• **What you will do**
If a line in the records below holds the string "DataTypeTok", count it; give only the total.

• **Provided data**
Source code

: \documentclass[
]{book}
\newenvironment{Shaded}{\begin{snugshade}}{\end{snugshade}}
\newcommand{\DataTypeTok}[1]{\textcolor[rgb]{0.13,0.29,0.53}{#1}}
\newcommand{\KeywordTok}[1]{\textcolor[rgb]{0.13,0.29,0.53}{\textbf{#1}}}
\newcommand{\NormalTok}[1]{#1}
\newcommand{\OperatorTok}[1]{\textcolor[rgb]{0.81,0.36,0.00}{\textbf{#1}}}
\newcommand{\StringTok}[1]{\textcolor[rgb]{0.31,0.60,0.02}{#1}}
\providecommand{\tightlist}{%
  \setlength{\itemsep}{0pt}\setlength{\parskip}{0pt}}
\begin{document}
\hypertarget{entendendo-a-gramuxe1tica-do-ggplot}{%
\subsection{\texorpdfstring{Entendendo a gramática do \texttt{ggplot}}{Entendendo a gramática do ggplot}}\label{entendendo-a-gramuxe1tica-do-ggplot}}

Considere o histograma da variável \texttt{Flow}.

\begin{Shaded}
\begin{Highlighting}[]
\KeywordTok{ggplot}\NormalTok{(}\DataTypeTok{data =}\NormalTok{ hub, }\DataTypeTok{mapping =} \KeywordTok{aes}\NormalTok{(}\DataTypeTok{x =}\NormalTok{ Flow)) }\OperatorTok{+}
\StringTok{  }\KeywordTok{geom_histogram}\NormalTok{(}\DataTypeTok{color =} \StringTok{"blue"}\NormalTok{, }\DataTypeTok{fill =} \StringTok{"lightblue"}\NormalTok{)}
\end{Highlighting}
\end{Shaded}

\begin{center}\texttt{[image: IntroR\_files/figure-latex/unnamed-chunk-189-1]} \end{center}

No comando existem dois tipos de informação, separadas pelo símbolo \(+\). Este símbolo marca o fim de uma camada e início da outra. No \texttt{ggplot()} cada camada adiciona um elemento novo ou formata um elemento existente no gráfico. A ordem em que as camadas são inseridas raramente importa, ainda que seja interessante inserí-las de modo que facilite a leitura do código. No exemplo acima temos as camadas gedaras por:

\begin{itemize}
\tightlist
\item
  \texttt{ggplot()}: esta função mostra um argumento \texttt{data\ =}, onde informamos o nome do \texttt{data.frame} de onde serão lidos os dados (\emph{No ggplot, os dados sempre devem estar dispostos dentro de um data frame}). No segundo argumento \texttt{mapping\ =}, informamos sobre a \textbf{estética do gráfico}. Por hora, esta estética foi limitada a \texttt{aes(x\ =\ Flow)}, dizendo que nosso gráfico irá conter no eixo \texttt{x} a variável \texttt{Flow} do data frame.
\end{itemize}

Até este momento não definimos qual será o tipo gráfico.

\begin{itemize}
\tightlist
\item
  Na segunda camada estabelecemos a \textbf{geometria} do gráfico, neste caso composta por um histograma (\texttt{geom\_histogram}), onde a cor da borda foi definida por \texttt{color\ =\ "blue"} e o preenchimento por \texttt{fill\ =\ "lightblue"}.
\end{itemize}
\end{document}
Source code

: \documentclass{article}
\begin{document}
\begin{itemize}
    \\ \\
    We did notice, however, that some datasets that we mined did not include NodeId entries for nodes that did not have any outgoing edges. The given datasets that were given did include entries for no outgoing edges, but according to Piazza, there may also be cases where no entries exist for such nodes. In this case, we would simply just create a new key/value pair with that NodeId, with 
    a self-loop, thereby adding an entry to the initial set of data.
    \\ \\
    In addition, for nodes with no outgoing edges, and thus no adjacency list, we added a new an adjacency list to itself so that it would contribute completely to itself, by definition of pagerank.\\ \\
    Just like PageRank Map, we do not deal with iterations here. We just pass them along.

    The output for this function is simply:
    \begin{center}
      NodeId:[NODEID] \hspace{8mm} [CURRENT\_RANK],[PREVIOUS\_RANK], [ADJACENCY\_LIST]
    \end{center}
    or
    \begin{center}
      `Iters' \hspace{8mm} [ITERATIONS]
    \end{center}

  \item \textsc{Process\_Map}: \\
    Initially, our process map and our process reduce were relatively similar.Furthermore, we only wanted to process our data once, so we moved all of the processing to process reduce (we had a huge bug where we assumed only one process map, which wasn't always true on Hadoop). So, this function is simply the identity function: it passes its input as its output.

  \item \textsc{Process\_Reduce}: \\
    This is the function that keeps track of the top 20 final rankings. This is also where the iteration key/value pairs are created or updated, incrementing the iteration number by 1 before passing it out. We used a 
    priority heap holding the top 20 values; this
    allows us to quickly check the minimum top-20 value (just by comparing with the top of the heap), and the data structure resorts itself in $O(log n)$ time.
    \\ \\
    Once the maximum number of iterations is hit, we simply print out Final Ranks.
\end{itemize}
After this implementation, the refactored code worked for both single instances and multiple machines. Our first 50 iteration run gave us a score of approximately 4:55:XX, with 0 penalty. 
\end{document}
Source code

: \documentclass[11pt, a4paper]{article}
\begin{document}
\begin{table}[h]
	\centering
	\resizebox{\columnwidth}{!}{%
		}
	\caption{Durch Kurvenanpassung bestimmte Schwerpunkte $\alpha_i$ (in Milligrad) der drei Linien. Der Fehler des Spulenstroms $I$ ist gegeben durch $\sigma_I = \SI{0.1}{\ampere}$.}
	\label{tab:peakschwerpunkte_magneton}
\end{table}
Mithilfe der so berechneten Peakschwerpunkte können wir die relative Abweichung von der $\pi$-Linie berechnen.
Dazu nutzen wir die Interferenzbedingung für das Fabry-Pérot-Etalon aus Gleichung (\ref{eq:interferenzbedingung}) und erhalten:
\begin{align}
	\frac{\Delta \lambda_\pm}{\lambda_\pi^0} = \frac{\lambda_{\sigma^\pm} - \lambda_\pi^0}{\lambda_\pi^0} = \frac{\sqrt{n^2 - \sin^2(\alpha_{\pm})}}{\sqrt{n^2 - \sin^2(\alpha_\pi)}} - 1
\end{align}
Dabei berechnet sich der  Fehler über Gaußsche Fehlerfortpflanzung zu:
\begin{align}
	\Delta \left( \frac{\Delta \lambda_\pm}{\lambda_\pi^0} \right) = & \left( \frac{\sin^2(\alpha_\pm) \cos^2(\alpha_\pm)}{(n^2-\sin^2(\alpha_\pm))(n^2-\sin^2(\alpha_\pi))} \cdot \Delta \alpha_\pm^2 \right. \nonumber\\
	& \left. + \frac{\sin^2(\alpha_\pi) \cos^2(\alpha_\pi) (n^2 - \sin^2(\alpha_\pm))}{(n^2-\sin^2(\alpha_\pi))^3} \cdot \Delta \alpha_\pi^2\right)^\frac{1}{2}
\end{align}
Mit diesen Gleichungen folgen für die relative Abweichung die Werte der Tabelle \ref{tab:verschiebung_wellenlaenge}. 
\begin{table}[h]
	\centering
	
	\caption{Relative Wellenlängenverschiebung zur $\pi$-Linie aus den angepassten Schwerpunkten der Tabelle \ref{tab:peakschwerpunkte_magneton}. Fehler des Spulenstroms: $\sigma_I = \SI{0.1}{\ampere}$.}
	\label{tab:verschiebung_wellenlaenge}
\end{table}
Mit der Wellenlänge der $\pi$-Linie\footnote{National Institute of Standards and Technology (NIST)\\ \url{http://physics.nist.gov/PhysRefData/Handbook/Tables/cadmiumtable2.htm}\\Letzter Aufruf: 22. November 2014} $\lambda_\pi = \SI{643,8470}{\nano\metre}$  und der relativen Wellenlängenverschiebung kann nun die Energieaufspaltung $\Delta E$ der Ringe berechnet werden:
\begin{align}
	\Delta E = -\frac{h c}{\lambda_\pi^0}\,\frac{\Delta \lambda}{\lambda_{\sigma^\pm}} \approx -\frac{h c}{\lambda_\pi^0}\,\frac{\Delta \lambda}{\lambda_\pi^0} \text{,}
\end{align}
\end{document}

• **Solution**
3